Just yesterday the Court of Justice delivered its judgment in one of the two high-profile cases brought before it with respect to the European operations of the US-based digital multinational Uber. The ruling in C‑434/15 Asociación Profesional Elite Taxi (or Uber Spain) comes as a serious blow to the company, which has continuously insisted to act merely as a provider of an online intermediation service. The Court has, however, largely followed the earlier opinion of the Advocate-General Szpunar (see our posts on both opinions here and here) and classified the activities of Uber as "services in the field of transport".
Why is this relevant?
Due to its socio-economic importance - both at the national level and from the internal market perspective - as well as specific features - particularly with respect to the (former) public or quasi-public transport networks - transport sector has traditionally been given a special treatment under the EU Treaties. For the similar reasons Member States have long been reluctant to open their national transport markets to liberalisation. As a matter of fact, it required an action brought by the Parliament against the Council to confirm the positive obligation of the latter to extend the freedom to provide services to that sector (case C-13/83 Parliament v. Council). This has led to an intensification of the legislative efforts aimed to remove the barriers to cross-border provision of different transport services - air, road, rail and water - and at the same time reaffirmed the specificity of the path taken in that area, resulting inter alia in the exclusion of "services in the field of transport" from the scope of Services Directive.
In the case at hand the specificity of the transport sector meets with another special area of the EU law - that related to the provision of the so-called "information society services". This domain, associated mainly with online activities, has been subject to a separate legal scheme - the E-Commerce Directive.
The question thus appeared whether the activity of Uber - that is the provision of a paid service, by means of a smartphone application, consisting of connecting non-professional drivers using their own vehicles with persons wishing to make urban journeys - should be qualified as a service in the field of transport, an information society service, neither or both. Should the services in question fall under the scope of either Services or E-Commerce Directive, the liberalisation regime established in those acts would kick in, meaning that Member States would only be allowed to restrict their provision if specific conditions set out in those directives were fulfilled.
Judgment of the CJEU
The Court opted for an interpretation which is least favourable to Uber and leaves the widest margin of discretion to the Member States. Its reasoning appears to be largely based on the AG opinion, even though no direct references to that document are made. The following points are worth highlighting:
- The intermediation service consisting of connecting non-professional drivers with the passengers by means of a smartphone application is, in principle, a separate service from the underlying transport service and, again in principle, meets the criteria for classification as an "information society service" (paras. 34-35).

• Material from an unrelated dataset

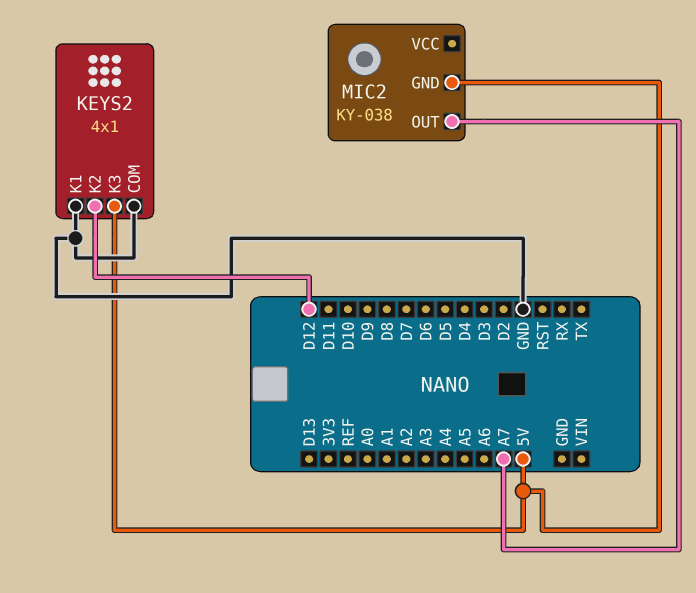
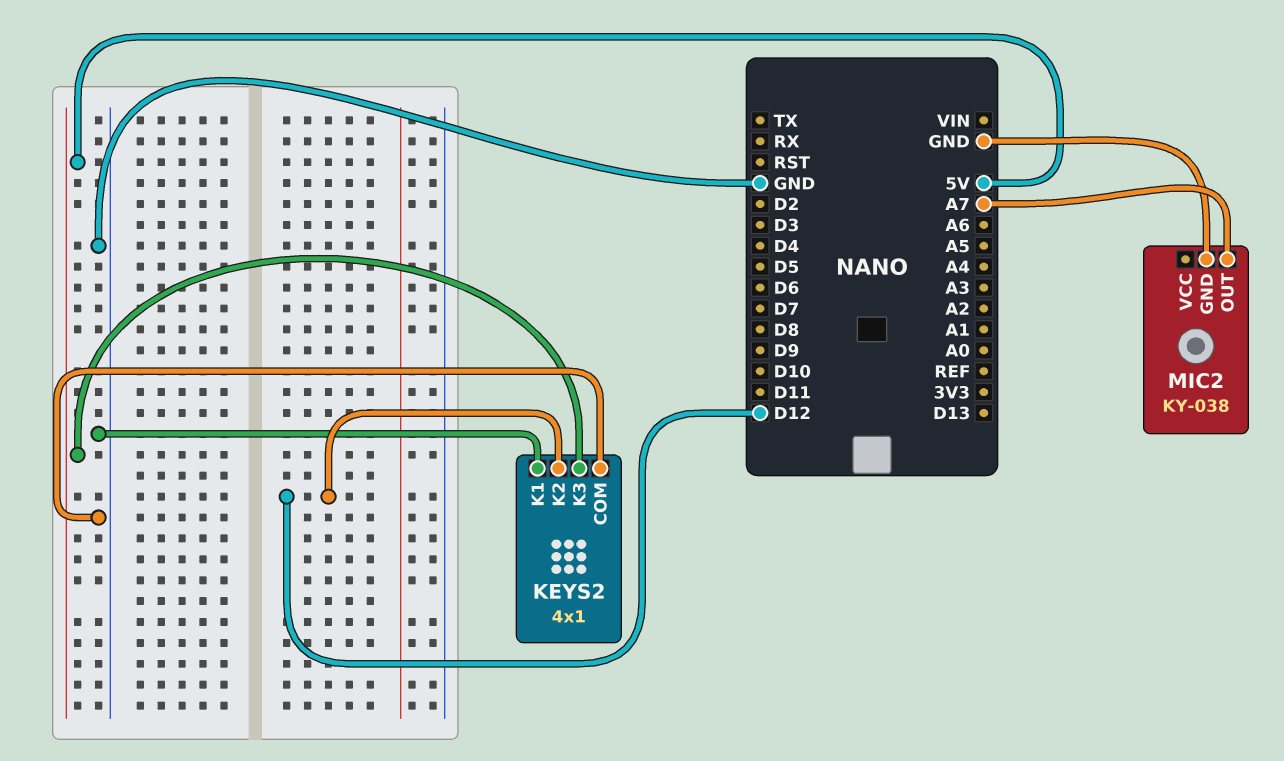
MIC2 pin GND: 5V -> GND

- However, the concrete service provided by Uber is more than an intermediation service. In the specific case at hand, the service of intermediation is rather an integral part of an overall service whose main component is a transport service (paras. 38, 40).
- This is because, as explained in paragraph 39, firstly, the intermediation service is "based on the selection of non-professional drivers using their own vehicle, to whom the company provides an application without which (i) those drivers would not be led to provide transport services and (ii) persons who wish to make an urban journey would not use the services provided by those drivers" and, secondly, Uber exercises "decisive influence" over the conditions under which that service is provided by the drivers (infuences prices, processes payments, engages in quality control).
Consequently, services provided by the company cannot be classified as information society services, but rather belong to services in the field of transport. This means that the activities of Uber fall outside the scope of the E-Commerce and Services Directives as well as Article 56 of the Treaty on the Functioning of the European Union. They are, by contrast, covered by Article 58(1) TFEU and further provisions applicable to the area of transport. This is of limited help to Uber as no common rules coverning the type of services provided within its business model (i.e. non-public urban transport) currently exist at the EU level. Member States, therefore, enjoy a wide margin of discretion when it comes to regulating the conditions under which services of that type can be provided.
The judgment is a significant defeat for Uber, which should probably brace itself for the upcoming ruling in the parallel French case. Its implications for other businesses belonging to the so-called "platform economy" may, nevertheless, be less far reaching than it can seem at first sight. After all, it is the specificity of the transport sector that left the services provided by the company outside the scope of both directives. Additionally, the reference to a "decisive influence", while not legally uncontroversial, suggests that it is only in fairly specific circumstances that an online service may fall outside the scope of the information society framework. Negative consequences of the judgment thus appear to be largely Uber-specific - at least for the time being. Or, as its critics might say, what goes around comes around.
* The author carries out a research project on consumer protection in the collaborative economy, financed by the National Science Centre in Poland on the basis of decision no. DEC-2015/19/N/HS5/01557.